Data shown Start Marker

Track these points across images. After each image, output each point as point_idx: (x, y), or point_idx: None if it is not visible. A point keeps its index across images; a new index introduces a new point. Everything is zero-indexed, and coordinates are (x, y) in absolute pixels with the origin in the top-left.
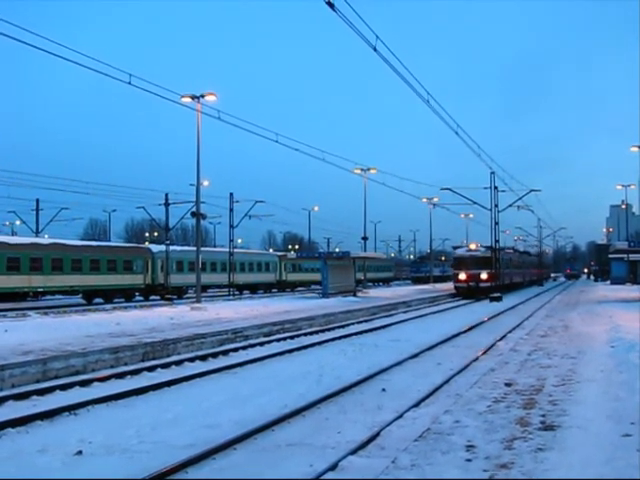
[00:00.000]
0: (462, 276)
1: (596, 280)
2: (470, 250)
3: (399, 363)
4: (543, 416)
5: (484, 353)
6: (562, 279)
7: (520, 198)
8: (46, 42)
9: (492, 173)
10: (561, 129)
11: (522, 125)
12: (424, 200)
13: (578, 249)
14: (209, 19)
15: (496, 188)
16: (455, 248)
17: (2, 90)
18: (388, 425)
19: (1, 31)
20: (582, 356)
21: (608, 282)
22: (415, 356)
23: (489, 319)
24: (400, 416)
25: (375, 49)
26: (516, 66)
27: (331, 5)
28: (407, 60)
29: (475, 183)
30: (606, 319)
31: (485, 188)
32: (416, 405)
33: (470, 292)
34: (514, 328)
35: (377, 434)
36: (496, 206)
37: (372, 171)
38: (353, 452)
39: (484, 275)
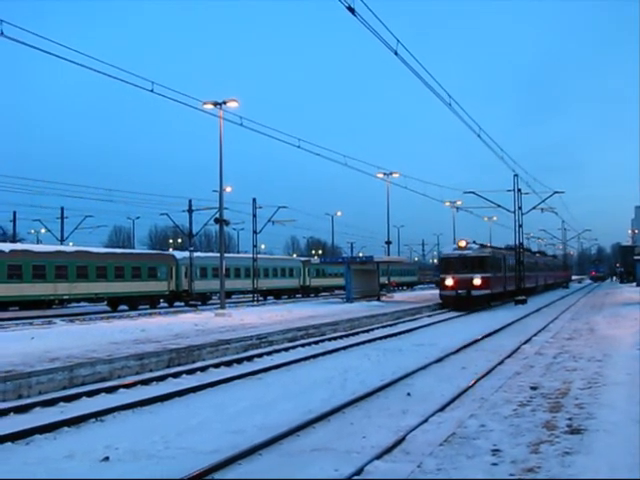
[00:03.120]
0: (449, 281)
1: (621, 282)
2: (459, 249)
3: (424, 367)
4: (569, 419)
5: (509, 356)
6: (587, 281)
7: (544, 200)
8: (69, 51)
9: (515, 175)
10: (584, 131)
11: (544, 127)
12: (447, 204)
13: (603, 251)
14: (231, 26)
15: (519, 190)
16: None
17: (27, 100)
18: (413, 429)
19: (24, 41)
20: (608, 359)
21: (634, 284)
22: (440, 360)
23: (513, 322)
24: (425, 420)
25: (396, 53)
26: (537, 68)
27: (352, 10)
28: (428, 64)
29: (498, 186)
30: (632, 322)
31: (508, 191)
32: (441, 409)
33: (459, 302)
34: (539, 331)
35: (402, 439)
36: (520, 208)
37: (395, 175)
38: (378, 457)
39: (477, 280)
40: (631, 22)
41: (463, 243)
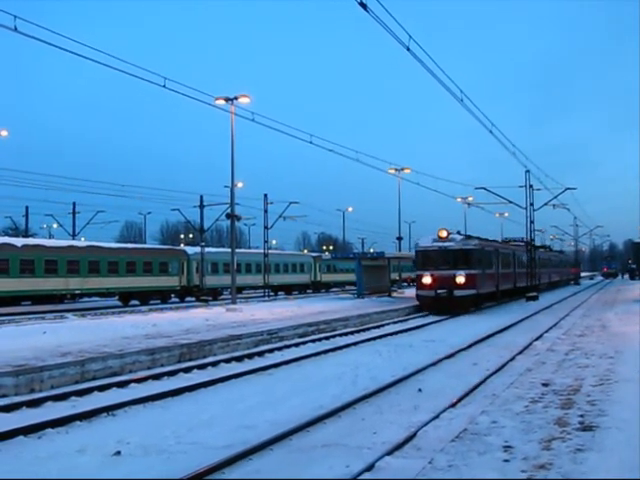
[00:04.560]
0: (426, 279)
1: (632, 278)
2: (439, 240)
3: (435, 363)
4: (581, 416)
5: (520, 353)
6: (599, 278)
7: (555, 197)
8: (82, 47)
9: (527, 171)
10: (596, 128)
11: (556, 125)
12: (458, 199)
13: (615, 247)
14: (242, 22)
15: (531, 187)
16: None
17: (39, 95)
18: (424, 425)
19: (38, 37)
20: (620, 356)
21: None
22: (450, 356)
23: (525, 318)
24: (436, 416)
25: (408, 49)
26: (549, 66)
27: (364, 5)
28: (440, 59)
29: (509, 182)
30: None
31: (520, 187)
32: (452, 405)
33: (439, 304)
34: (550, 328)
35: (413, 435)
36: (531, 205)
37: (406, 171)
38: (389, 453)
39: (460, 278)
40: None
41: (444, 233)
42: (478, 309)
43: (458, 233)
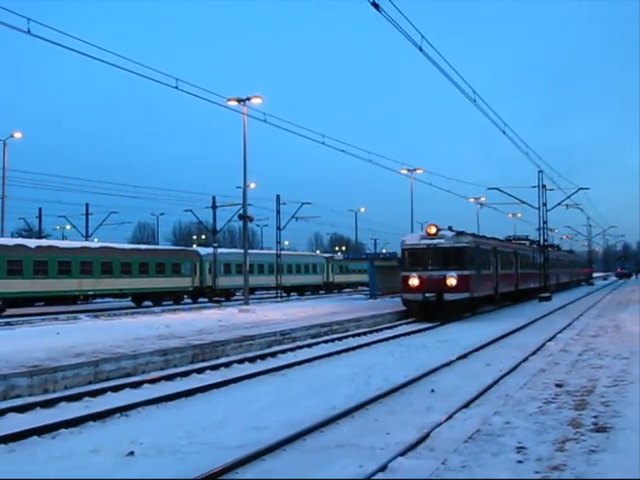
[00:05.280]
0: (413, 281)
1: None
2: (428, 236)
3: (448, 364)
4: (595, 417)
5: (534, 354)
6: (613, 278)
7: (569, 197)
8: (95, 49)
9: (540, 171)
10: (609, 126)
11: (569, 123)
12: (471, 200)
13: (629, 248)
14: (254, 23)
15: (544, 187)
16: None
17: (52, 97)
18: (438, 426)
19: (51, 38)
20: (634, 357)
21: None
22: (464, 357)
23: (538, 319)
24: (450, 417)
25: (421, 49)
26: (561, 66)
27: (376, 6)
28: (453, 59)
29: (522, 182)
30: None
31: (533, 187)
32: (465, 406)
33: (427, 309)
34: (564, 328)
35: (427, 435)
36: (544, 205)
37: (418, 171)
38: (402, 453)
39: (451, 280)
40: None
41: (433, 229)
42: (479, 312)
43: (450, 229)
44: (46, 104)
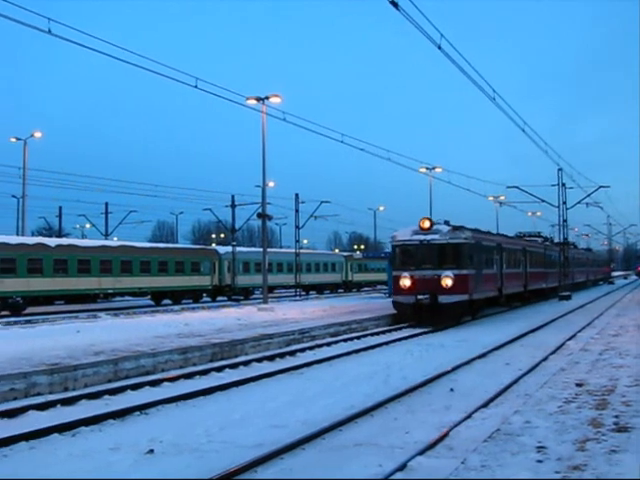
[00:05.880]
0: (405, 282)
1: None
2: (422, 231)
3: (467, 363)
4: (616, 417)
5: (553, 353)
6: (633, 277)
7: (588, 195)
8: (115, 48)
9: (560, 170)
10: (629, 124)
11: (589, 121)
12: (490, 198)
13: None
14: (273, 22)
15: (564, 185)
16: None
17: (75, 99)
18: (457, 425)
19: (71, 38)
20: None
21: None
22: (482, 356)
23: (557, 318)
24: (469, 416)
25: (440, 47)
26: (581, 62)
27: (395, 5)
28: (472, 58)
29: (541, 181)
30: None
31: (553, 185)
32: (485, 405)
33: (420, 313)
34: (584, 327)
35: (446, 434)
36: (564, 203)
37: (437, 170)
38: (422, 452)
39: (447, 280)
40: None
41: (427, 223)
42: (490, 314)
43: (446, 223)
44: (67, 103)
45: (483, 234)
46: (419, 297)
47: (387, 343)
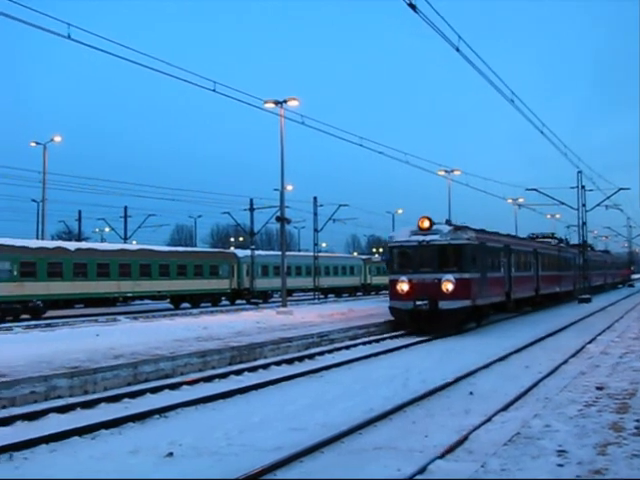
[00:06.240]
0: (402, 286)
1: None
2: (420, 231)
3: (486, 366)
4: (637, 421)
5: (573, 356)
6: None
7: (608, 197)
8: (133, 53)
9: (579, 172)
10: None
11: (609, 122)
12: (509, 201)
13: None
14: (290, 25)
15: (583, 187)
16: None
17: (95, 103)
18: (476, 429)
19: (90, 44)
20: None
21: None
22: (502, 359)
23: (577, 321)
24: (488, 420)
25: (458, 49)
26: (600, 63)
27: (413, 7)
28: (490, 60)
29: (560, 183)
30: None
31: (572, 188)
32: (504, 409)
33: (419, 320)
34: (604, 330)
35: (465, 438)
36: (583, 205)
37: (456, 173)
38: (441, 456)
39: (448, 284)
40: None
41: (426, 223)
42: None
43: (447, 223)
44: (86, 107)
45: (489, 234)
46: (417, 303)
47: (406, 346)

Data shown End Marker

◆ Problem requirements
Transcribe the entries above verbatim, omitting their pictures.

◆ Solution below
Track these points across images. After each image, output each point as point_idx: (x, y), or point_idx: None if it is not visible. A point keeps its index across images; a new index introduces a new point. Everything is zero-indexed, and coordinates are (x, y) in absolute pixels with the origin in the top-left.
[00:00.000]
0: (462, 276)
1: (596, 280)
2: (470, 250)
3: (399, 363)
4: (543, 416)
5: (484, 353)
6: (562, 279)
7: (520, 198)
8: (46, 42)
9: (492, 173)
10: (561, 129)
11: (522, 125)
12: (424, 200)
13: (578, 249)
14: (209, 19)
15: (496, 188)
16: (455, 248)
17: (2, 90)
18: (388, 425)
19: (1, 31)
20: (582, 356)
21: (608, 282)
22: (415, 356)
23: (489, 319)
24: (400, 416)
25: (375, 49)
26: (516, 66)
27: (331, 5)
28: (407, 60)
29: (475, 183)
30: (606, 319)
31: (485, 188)
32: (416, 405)
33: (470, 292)
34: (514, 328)
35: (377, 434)
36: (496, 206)
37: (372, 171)
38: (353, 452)
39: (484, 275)
[00:03.120]
0: (449, 281)
1: (621, 282)
2: (459, 249)
3: (424, 367)
4: (569, 419)
5: (509, 356)
6: (587, 281)
7: (544, 200)
8: (69, 51)
9: (515, 175)
10: (584, 131)
11: (544, 127)
12: (447, 204)
13: (603, 251)
14: (231, 26)
15: (519, 190)
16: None
17: (27, 100)
18: (413, 429)
19: (24, 41)
20: (608, 359)
21: (634, 284)
22: (440, 360)
23: (513, 322)
24: (425, 420)
25: (396, 53)
26: (537, 68)
27: (352, 10)
28: (428, 64)
29: (498, 186)
30: (632, 322)
31: (508, 191)
32: (441, 409)
33: (459, 302)
34: (539, 331)
35: (402, 439)
36: (520, 208)
37: (395, 175)
38: (378, 457)
39: (477, 280)
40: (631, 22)
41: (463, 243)
[00:04.560]
0: (426, 279)
1: (632, 278)
2: (439, 240)
3: (435, 363)
4: (581, 416)
5: (520, 353)
6: (599, 278)
7: (555, 197)
8: (82, 47)
9: (527, 171)
10: (596, 128)
11: (556, 125)
12: (458, 199)
13: (615, 247)
14: (242, 22)
15: (531, 187)
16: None
17: (39, 95)
18: (424, 425)
19: (38, 37)
20: (620, 356)
21: None
22: (450, 356)
23: (525, 318)
24: (436, 416)
25: (408, 49)
26: (549, 66)
27: (364, 5)
28: (440, 59)
29: (509, 182)
30: None
31: (520, 187)
32: (452, 405)
33: (439, 304)
34: (550, 328)
35: (413, 435)
36: (531, 205)
37: (406, 171)
38: (389, 453)
39: (460, 278)
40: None
41: (444, 233)
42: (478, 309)
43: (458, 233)
[00:05.280]
0: (413, 281)
1: None
2: (428, 236)
3: (448, 364)
4: (595, 417)
5: (534, 354)
6: (613, 278)
7: (569, 197)
8: (95, 49)
9: (540, 171)
10: (609, 126)
11: (569, 123)
12: (471, 200)
13: (629, 248)
14: (254, 23)
15: (544, 187)
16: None
17: (52, 97)
18: (438, 426)
19: (51, 38)
20: (634, 357)
21: None
22: (464, 357)
23: (538, 319)
24: (450, 417)
25: (421, 49)
26: (561, 66)
27: (376, 6)
28: (453, 59)
29: (522, 182)
30: None
31: (533, 187)
32: (465, 406)
33: (427, 309)
34: (564, 328)
35: (427, 435)
36: (544, 205)
37: (418, 171)
38: (402, 453)
39: (451, 280)
40: None
41: (433, 229)
42: (479, 312)
43: (450, 229)
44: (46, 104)
[00:05.880]
0: (405, 282)
1: None
2: (422, 231)
3: (467, 363)
4: (616, 417)
5: (553, 353)
6: (633, 277)
7: (588, 195)
8: (115, 48)
9: (560, 170)
10: (629, 124)
11: (589, 121)
12: (490, 198)
13: None
14: (273, 22)
15: (564, 185)
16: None
17: (75, 99)
18: (457, 425)
19: (71, 38)
20: None
21: None
22: (482, 356)
23: (557, 318)
24: (469, 416)
25: (440, 47)
26: (581, 62)
27: (395, 5)
28: (472, 58)
29: (541, 181)
30: None
31: (553, 185)
32: (485, 405)
33: (420, 313)
34: (584, 327)
35: (446, 434)
36: (564, 203)
37: (437, 170)
38: (422, 452)
39: (447, 280)
40: None
41: (427, 223)
42: (490, 314)
43: (446, 223)
44: (67, 103)
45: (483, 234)
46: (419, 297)
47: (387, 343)
[00:06.240]
0: (402, 286)
1: None
2: (420, 231)
3: (486, 366)
4: (637, 421)
5: (573, 356)
6: None
7: (608, 197)
8: (133, 53)
9: (579, 172)
10: None
11: (609, 122)
12: (509, 201)
13: None
14: (290, 25)
15: (583, 187)
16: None
17: (95, 103)
18: (476, 429)
19: (90, 44)
20: None
21: None
22: (502, 359)
23: (577, 321)
24: (488, 420)
25: (458, 49)
26: (600, 63)
27: (413, 7)
28: (490, 60)
29: (560, 183)
30: None
31: (572, 188)
32: (504, 409)
33: (419, 320)
34: (604, 330)
35: (465, 438)
36: (583, 205)
37: (456, 173)
38: (441, 456)
39: (448, 284)
40: None
41: (426, 223)
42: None
43: (447, 223)
44: (86, 107)
45: (489, 234)
46: (417, 303)
47: (406, 346)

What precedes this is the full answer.